Out loud, I say, “Thank you for telling me.” And I mean it. Vulnerability is hard currency, and she’s trusting me with hers.
To pivot, I tap the half-shut laptop. “Would shadowing a launch shoot take your mind off mortgages for an hour?”
She perks up a little. “I thought a launch shoot would be under Dante’s department.”
“Officially. But if we waited for Dante to finish a content brief, the internet would be obsolete.” I stand, offering a hand. “Come rescue corporate social media from mediocrity, consultant.”
She slides her fingers into mine with a shy smile. “Lead the way, CFO.”
The content studio occupies an old sound stage near our headquarters. Inside, floodlights balance against snowy skylights, and a quartet of Gen-Z dancers in branded puffer jackets warms up to synth-pop. My videographer, Costas—manbun, circular glasses, eternal coffee mug—waves an iPad like a traffic baton.
“Boss! We still need a hook beat between the product hero shot and the finale. Dante said,‘Spice it up’and then he disappeared.”
Typical.
Tabitha surveys the C-stands and lens cases with cautious excitement. Costas claps headphones over one ear and cues the music. The dancers leap into the routine. Four counts of shoulder pop, spin, cross-step, phone-camera frame to reveal our Auralinebank travel bag. Technically fine—emotionally beige.
It just doesn’t hit.
Tabitha tilts her head, mouthing counts. I notice she adds a subtle hip roll on beat seven—tiny, perfect.

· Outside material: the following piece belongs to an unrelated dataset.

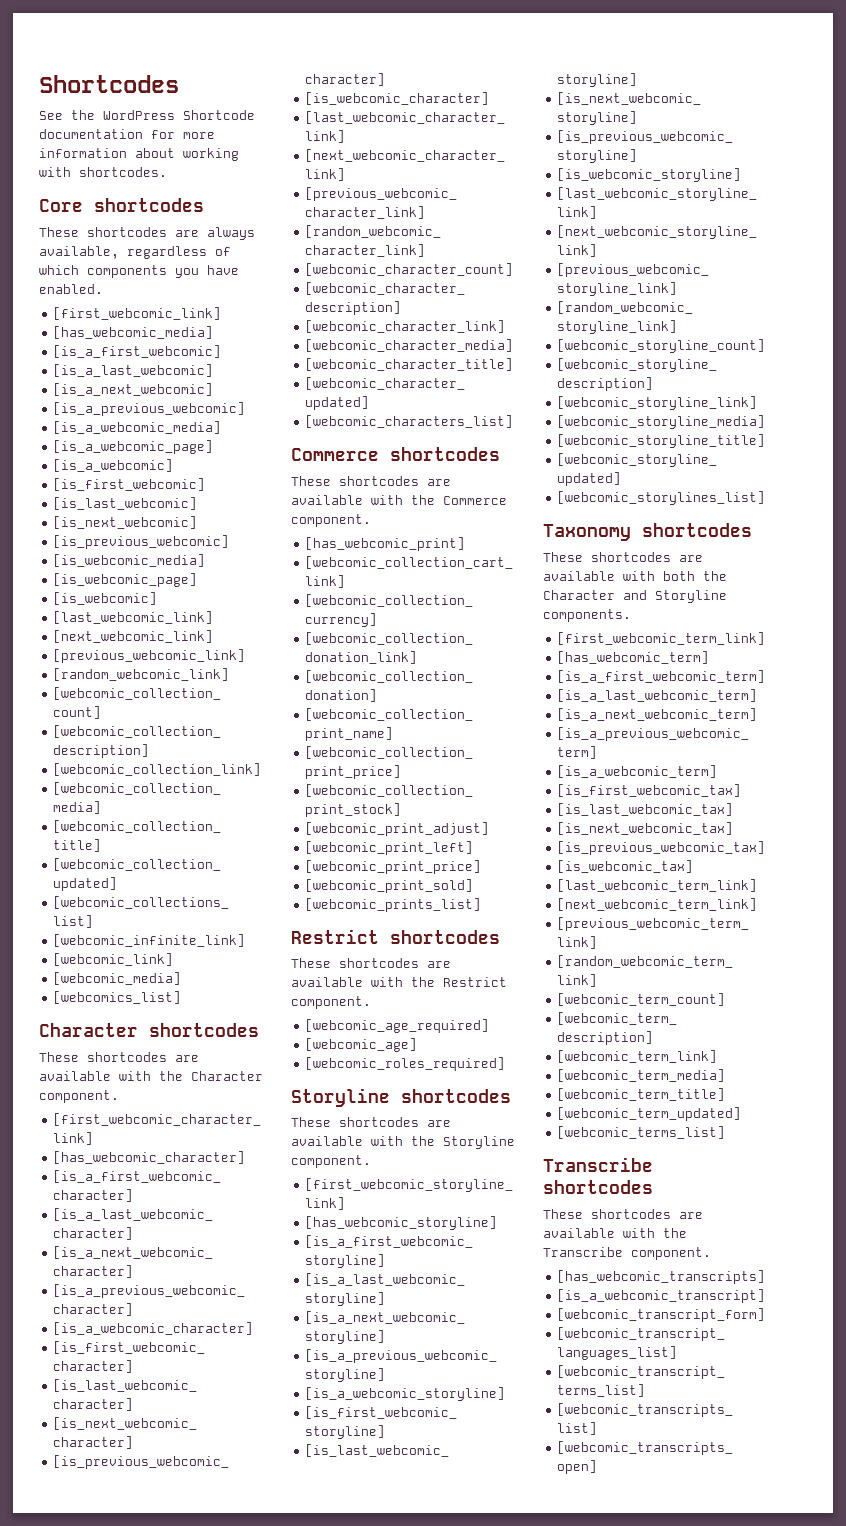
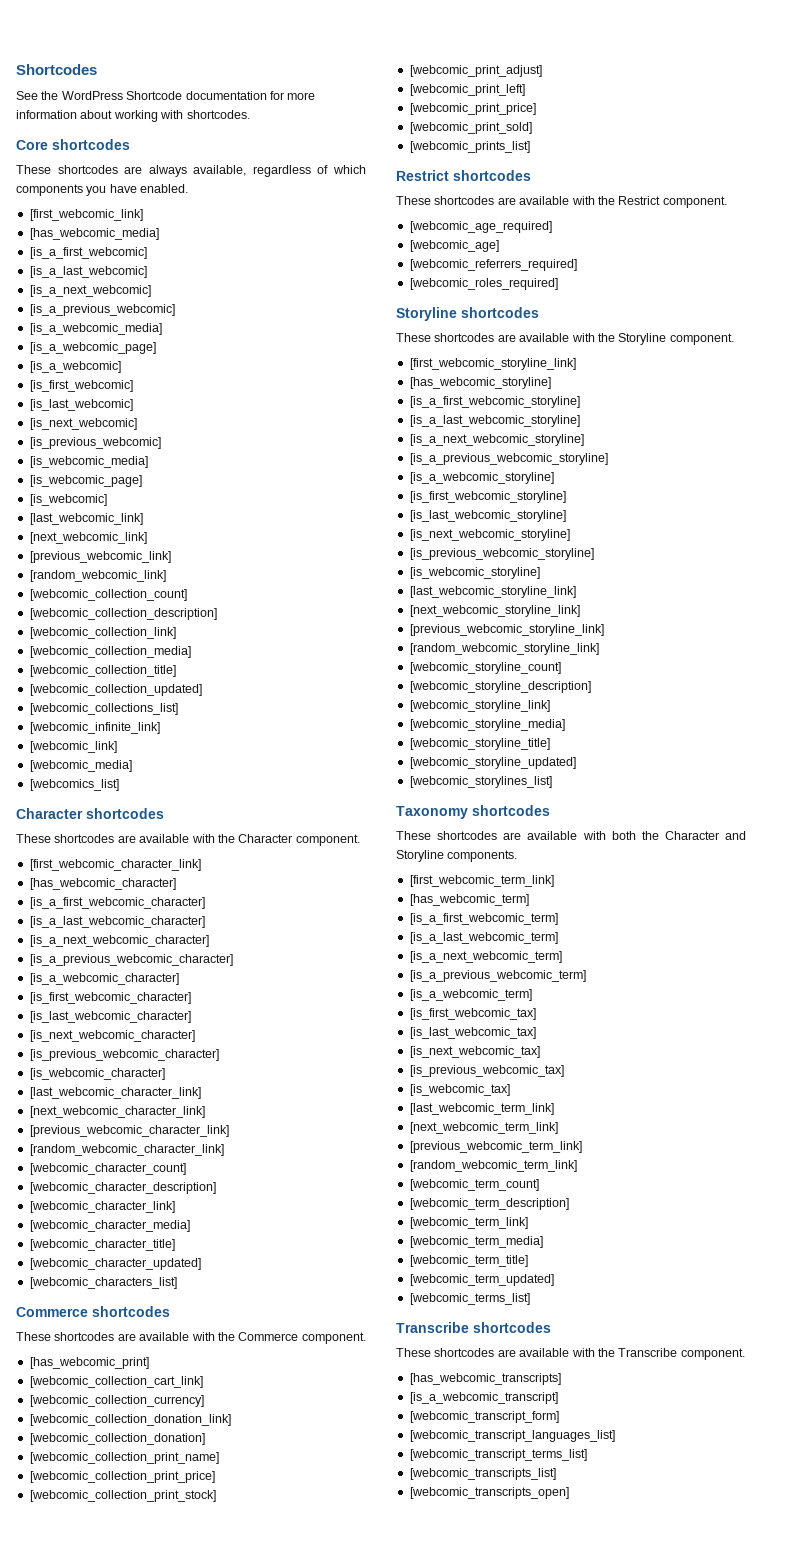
(418, 1045) none -> [409,259,577,271] // [webcomic_referrers_required]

I tap Costas’s sleeve. “Pause.”
Music dies. Dancers pant. I gesture to Tabitha. “You see something?”
She flushes. “It’s good. But the cross-step muddies the logo reveal. If they angle the hip, and swipe up instead of down, the bag’s emblem lines up with the lens. You can see here?” She points to the replay. Sure enough, she’s right.
Dance consultant, indeed.
Costas arches a brow, impressed. “You dance?”
“She dances, choreographs, she can do anything.” Pride coats every word. I turn to her. “Can you show them how?”
Tabitha blinks. “I thought you brought me here for a distraction. I didn’t plan anything.”
“That’s what makes it good,” Costas says, feeling her out. “We need raw, not polished.”
She’s uncertain until the dancers circle her, questions coming hard and fast. She ditches her cardigan, counts them into her idea. On beat four she pivots, pop-locks shoulders, swipesup—gold emblem gleams dead center under the key light. Perfect.
“Simple enough that even Nico could do it,” she jokes, earning snickers.
Costas laughs loudest. “CFO dancing? Viral guaranteed.”
I raise a brow at Tabitha’s mischievous grin and surprise myself. “Okay, I’m in.”
“Really?” Her entire face brightens at the thought.
Well, I have to do it now. I can’t deny her anything when she looks at me like that.
Shoes off, socks sliding on the smooth hardwood floor. The dancers cheer. Tabitha positions me stage left, counts off. We run it once—my limbs stiff and wooden, my brain still indexing finance valuations instead of foot angles.
But her laugh bubbles, contagious, and I find myself laughing right along with her. She taps my rib cage, reminds me,“pop here.”I try again and feel something crack—my shell of formality, maybe?—and suddenly I’m actually moving.
I can also breathe better. Huh.
We nail the reveal on try three. Costas whoops, camera already rolling. I’m laughing, lungs burning from unexpected cardio.The shooters switch to a slo-mo pass, and Tabitha resets her hair, cues pyro confetti cannons—Dante’s earlier request, apparently. The take is goofy and ludicrous and has no business being in a proper campaign.
In short, it’s exactly what we need.